Наконец, пришли погожие дни. Небо очистилось от туч, одетая в осенний наряд тайга засверкала в ярких лучах солнца, войдя в прежние берега, успокоилась Зырянка. Поднялся на ноги и Розин, но со сплавом, ссылаясь на то, что у него всё ещё головокружение, не торопился. «Трусит», — поняла Анна. Не прошло головокружение и на следующий день, и тогда Анна решила сплавиться одна до ближайшего посёлка и оттуда послать за ним вертолёт. «Что ты, что ты! — замахал на неё руками Розин. — Не дай бог, что с тобой случится!» На самом деле Розин боялся не за неё, а за себя. Он понимал: случись что с ней, он уже отсюда никогда не выберется.

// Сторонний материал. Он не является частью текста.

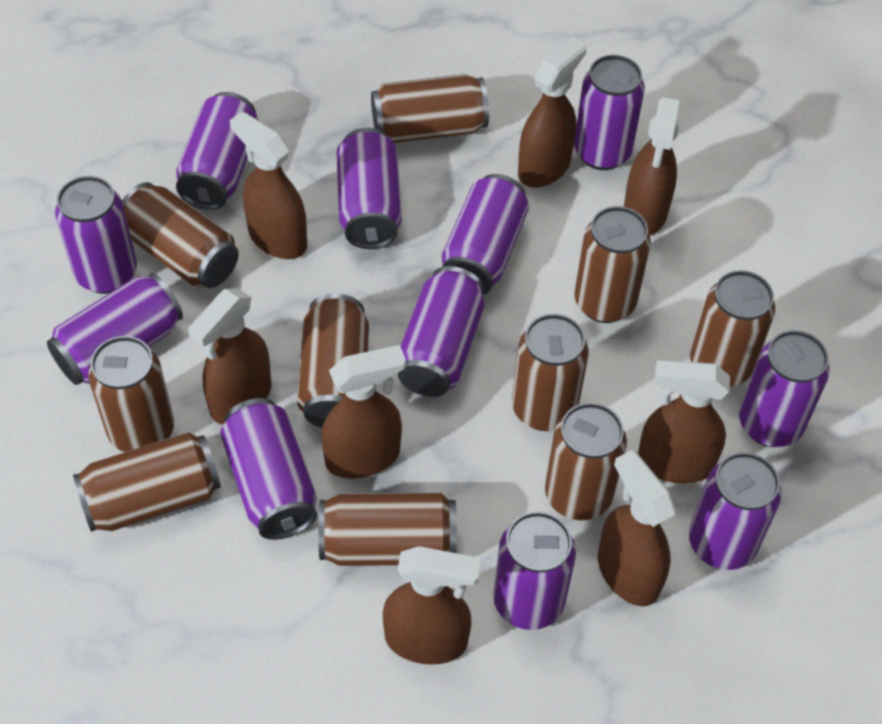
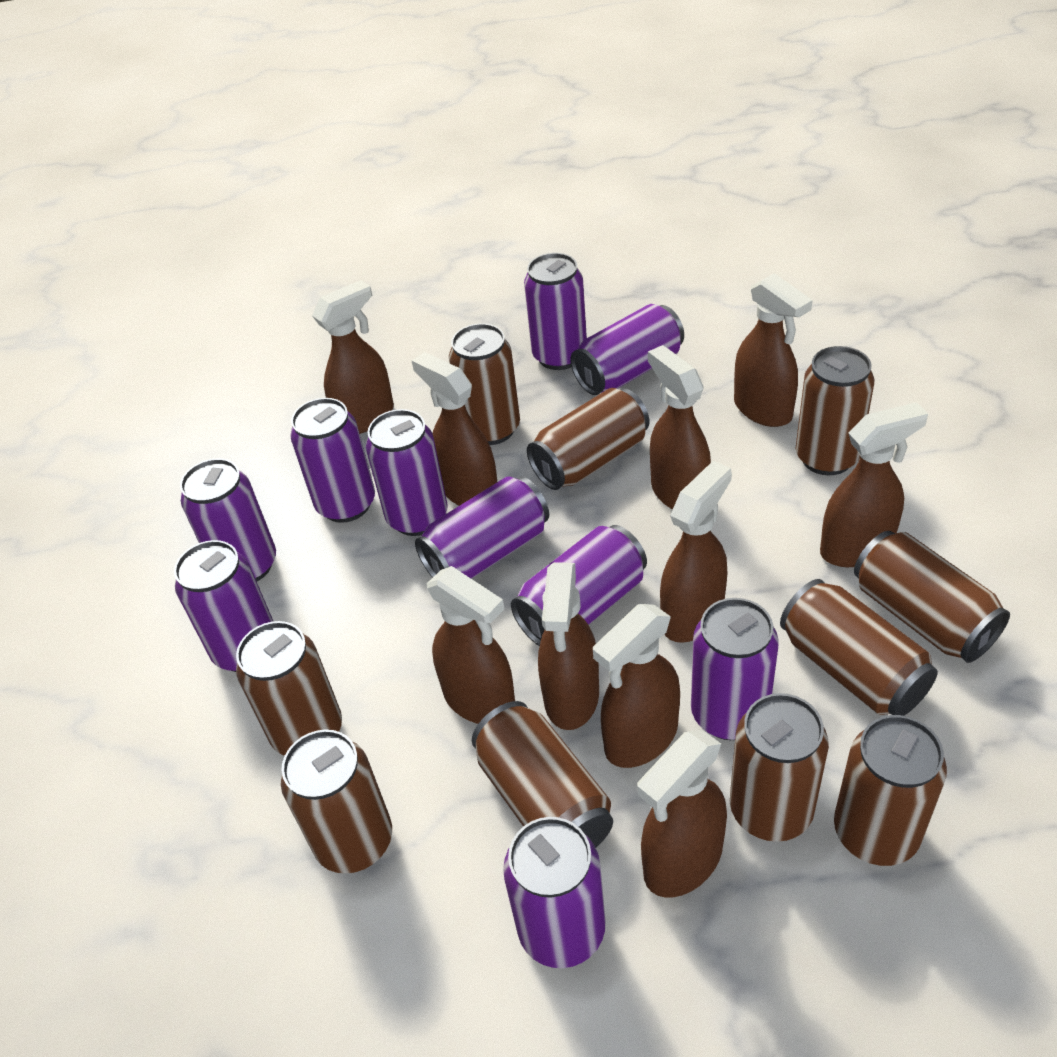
brown spray bottle: [188,288,271,424] [229,111,307,259] [321,345,406,479] [383,546,481,665] [518,37,586,188] [598,450,676,606] [624,97,680,235] [638,360,730,484] = 8 -> [312,280,394,434] [412,352,497,506] [427,566,515,724] [538,562,599,730] [593,604,680,768] [637,730,727,898] [648,345,711,510] [660,461,732,643] [734,273,813,427] [820,402,928,567] = 10
purple can: [47,273,183,385] [55,176,137,294] [176,92,259,210] [220,398,317,540] [337,128,402,249] [398,266,484,397] [442,174,529,295] [493,511,576,630] [574,55,645,170] [689,452,781,570] [739,330,829,447] = 11 -> [174,540,273,672] [180,458,276,581] [290,398,375,523] [366,409,448,536] [415,476,549,579] [503,817,605,968] [511,525,647,646] [524,253,587,370] [570,304,684,395] [691,598,779,740] = 10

В ожидании, когда Розин решится на сплав, Анна не знала, что делать. Ходила за грибами, но их было так много, что набрать, сколько надо, ничего не стоило, пыталась ловить рыбу, но на удочку рыба не шла, и, наконец, плюнув на всё, она с утра уходила на реку, разжигала костёр и сидела там до позднего вечера. Однажды в полдень ей показалось, что на реке, выше по течению, кто-то разговаривает. Потом она услышала всплеск весла, чей-то смех, а вскоре из-за поворота реки показалась лодка. Сидели в лодке двое: небольшого роста мужичок на корме, широкоплечий и высокий — на вёслах. Увидев Анну, мужичок вскочил на ноги, протёр глаза, и Анна услышала, как он с удивлением произнёс: «Баба!» Однако когда он сошёл на берег, приветствуя её, сказал:
— Здравствуй, барышня! — и, мягко пожав ей руку, представился: — Николаша.
Лицо у него было круглое, — глаза весёлые, нос по-мордовски вздёрнутый, короткие ноги в высоких болотниках.
— А этого дядю, — улыбаясь, показал он на своего товарища, — звать Гаврилой.